Hiaksai had given Buddhism to Japan as early as 552 A.D., but [[39]]opposition had prevented its spread, the temple was set on fire, and the images of Buddha thrown in the river. In 684 one Sayéki brought another image of Buddha from Corea, and Umako, son of Inamé, a minister at the mikado’s court, enshrined it in a chapel on his own grounds. He made Yeben and Simata, two Coreans, his priests, and his daughter a nun. They celebrated a festival, and henceforth Buddhism[1] grew apace.

The country toward the sunrise was then a new land to the peninsulars, just as “the West” is to us, or Australia is to England; and Japan made these fugitives welcome. In their train came industry, learning, and skill, enriching the island kingdom with the best infusion of blood and culture.

Hiaksai was the first of the three kingdoms that was weakened by civil war and then fell a victim to Chinese lust of conquest.

The progress and fall of the other two kingdoms will now be narrated. Beginning with Korai, we shall follow its story from the year 613 A.D., when the invading hordes of the Tang dynasty had been driven out of the peninsula with such awful slaughter by the Koraians. [[40]]
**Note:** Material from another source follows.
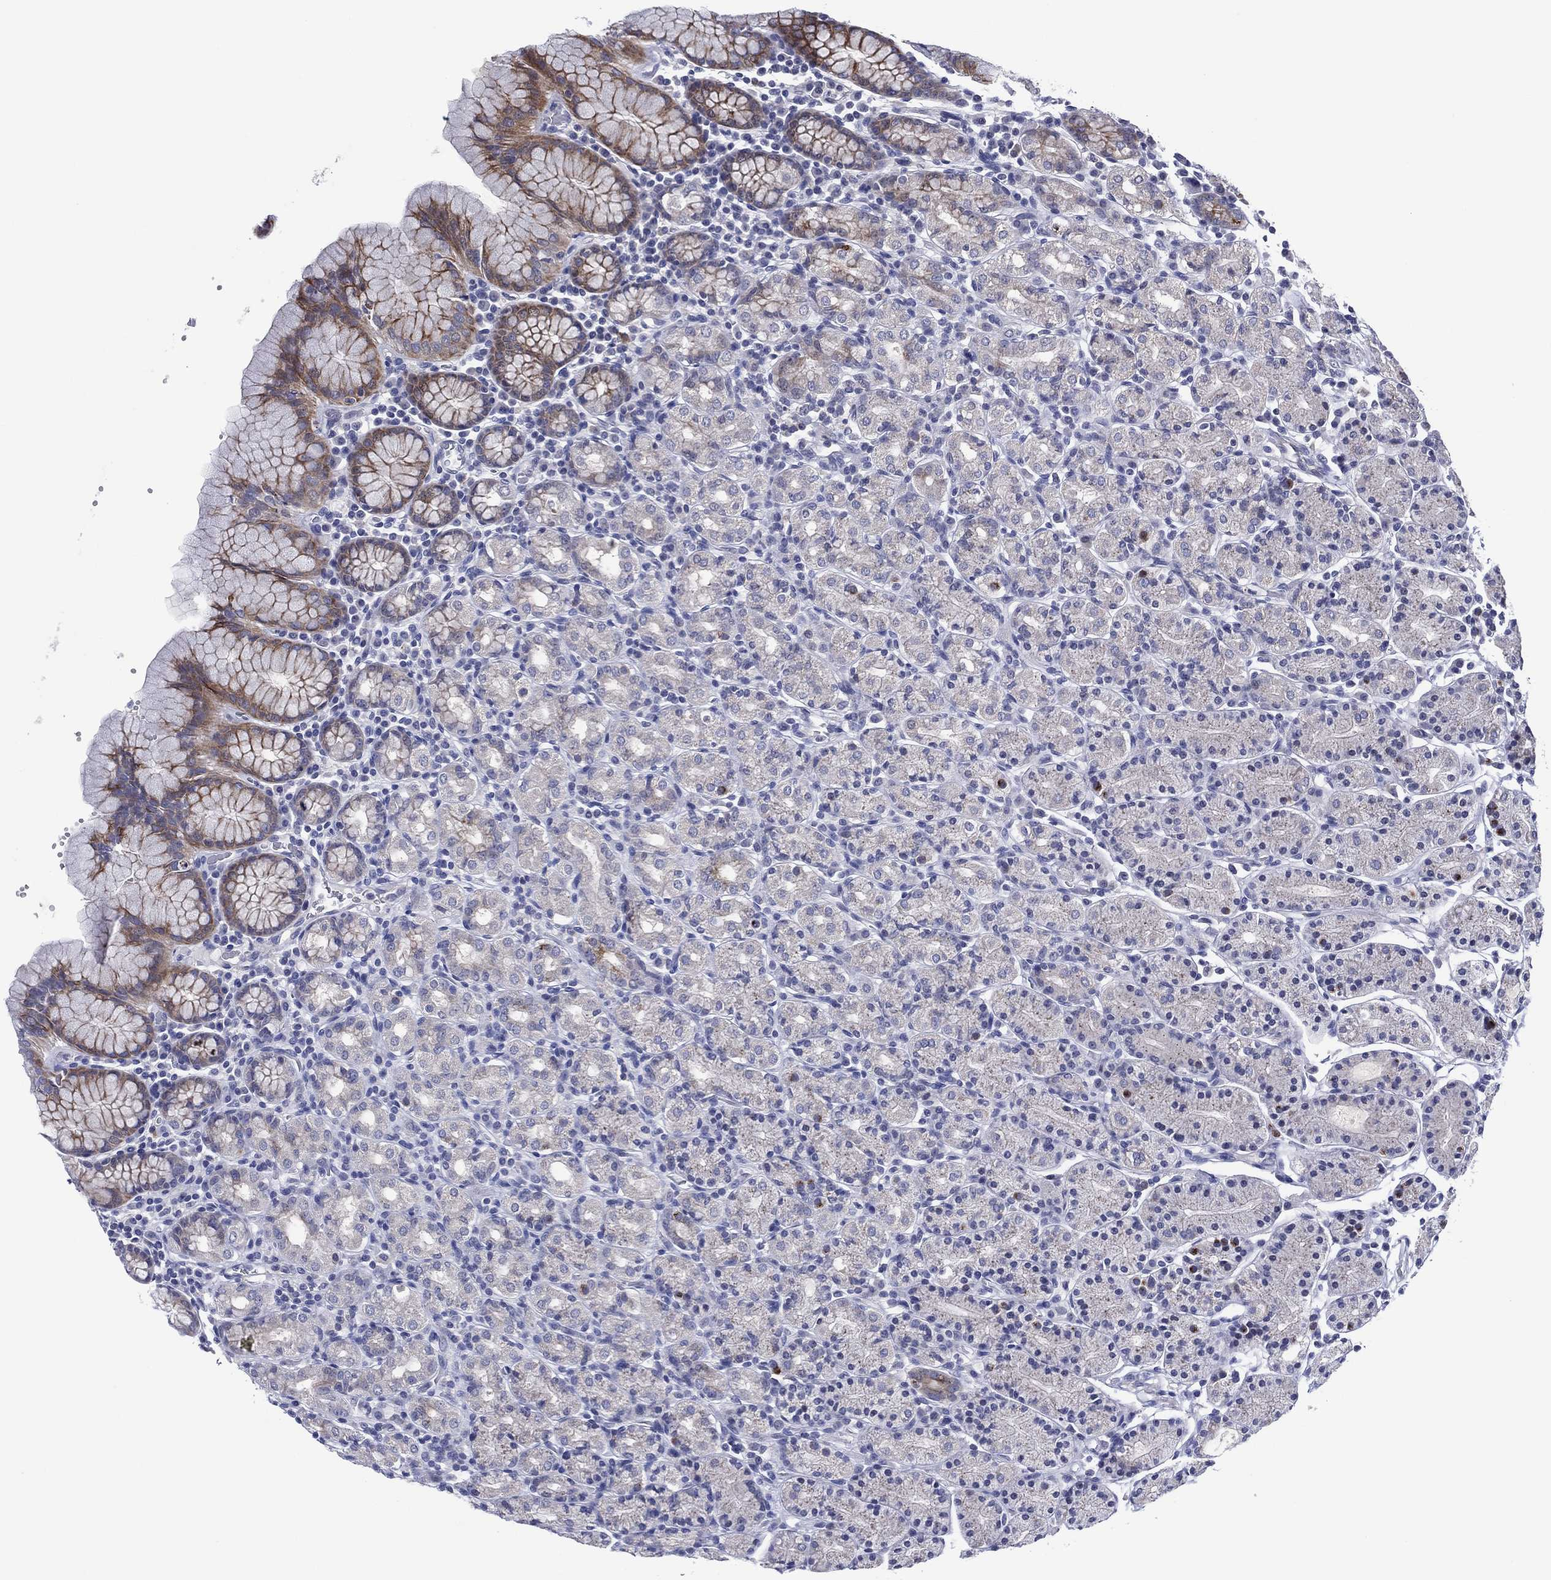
{"staining": {"intensity": "moderate", "quantity": "<25%", "location": "cytoplasmic/membranous"}, "tissue": "stomach", "cell_type": "Glandular cells", "image_type": "normal", "snomed": [{"axis": "morphology", "description": "Normal tissue, NOS"}, {"axis": "topography", "description": "Stomach, upper"}, {"axis": "topography", "description": "Stomach"}], "caption": "High-power microscopy captured an IHC image of benign stomach, revealing moderate cytoplasmic/membranous expression in about <25% of glandular cells.", "gene": "TRIM31", "patient": {"sex": "male", "age": 62}}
[1] There are colossal stone images at Pe-chiu (Pha-jiu) in the capital province, and at Un-jin in Chung-chong Dō. The former, discovered by Lieutenant J. G. Bernadon, U.S.N., are in the midst of a fir-wood, and are carved in half-figure out of bowlders in place, the heads and caps projecting over the tops of the trees. One wears a square cap and the other a round one, from which Mr. G. W. Aston conjectures that they symbolize the male and female elements in nature (p. 329). At Un-jin in Chung-chong Dō Mr. G. C. Foulke, U.S.N., saw, at a distance of fifteen miles, what seemed to be a lighthouse. On approach, this half-length human figure proved to be a pinnacle of white granite, sixty-four feet high, cut into a representation of Buddha. Similar statues may perhaps be discovered elsewhere. Coreans call such figures miryek (stone men, as the Chinese characters given in the French-Corean dictionary read), or miriok, from the Chinese Mi-lē, or Buddha. (In Japanese, the Buddha to come is Miroku-butsu—a verbal coincidence.) Professor Terrien de Lacouperie has written upon this theme with great learning. Besides the lop-ears, forehead-mark, and traditional countenance seen in the Buddhas of Chinese Asia, there is on the Un-jin figure a very high double cap, on which are set two slabs of stone joined by a central column, suggesting both the ceremonial cap of ancient Chinese ritual and the Indian pagoda-like umbrella. These miriok stand in what was once Hiaksai. In his “Life in Corea,” Mr. Carles gives a picture of the one at Un-jin. Smaller ones exist near monasteries and temples. [↑]

[[Contents]]

CHAPTER VI.

EPOCH OF THE THREE KINGDOMS.—KORAI.

After the struggle in which the Corean tiger had worsted the Western Dragon, early in the seventh century, China and Korai were for a generation at peace. The bones of the slain were buried, and sacrificial fires for the dead soothed the spirits of the victims. The same imperial messenger, who in 622 was sent to supervise these offices of religion, also visited each of the courts of the three kingdoms. So successful was he in his mission of peaceful diplomacy, that each of the Corean states sent envoys with tribute and congratulation to the imperial throne. In proof of his good wishes, the emperor returned to his vassals all his prisoners, and declared that their young men would be received as students in the Imperial University at his capital. Henceforth, as in many instances during later centuries, the sons of nobles and promising youth from Korai, Shinra, and Hiaksai went to study at Nanking, where their envoys met the Arab traders.